Excerpts from a dataset
== Segment start ==
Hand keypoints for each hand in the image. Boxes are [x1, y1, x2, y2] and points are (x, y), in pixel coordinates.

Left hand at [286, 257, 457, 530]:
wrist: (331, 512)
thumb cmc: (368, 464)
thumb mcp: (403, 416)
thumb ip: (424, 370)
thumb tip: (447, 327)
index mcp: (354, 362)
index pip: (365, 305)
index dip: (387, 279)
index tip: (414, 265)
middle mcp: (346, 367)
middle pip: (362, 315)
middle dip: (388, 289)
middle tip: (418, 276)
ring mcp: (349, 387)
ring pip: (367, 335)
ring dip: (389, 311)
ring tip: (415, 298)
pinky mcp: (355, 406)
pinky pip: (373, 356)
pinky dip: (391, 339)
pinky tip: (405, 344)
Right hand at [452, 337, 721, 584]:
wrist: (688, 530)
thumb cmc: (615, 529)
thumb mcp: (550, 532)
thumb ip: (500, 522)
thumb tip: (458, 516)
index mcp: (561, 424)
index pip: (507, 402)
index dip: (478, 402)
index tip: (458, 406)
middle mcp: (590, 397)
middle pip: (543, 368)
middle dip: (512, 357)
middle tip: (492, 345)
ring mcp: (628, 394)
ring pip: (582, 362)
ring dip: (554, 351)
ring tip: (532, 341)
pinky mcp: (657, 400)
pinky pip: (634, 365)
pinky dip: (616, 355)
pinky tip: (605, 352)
== Segment end ==
▶ [What to do]: Print the line containing "thumb tip: (458, 516)", then every line after it through the last line of the records, each exactly as written; nothing else belongs in the answer.

▶ [Your solution]:
thumb tip: (458, 516)
index mcp: (561, 424)
index pip: (507, 402)
index dip: (478, 402)
index tip: (458, 406)
middle mcp: (590, 397)
middle pip: (543, 368)
middle dip: (512, 357)
middle tip: (492, 345)
ring mcp: (628, 394)
ring pip: (582, 362)
ring dip: (554, 351)
ring tip: (532, 341)
pinky mcp: (657, 400)
pinky pip: (634, 365)
pinky dip: (616, 355)
pinky tip: (605, 352)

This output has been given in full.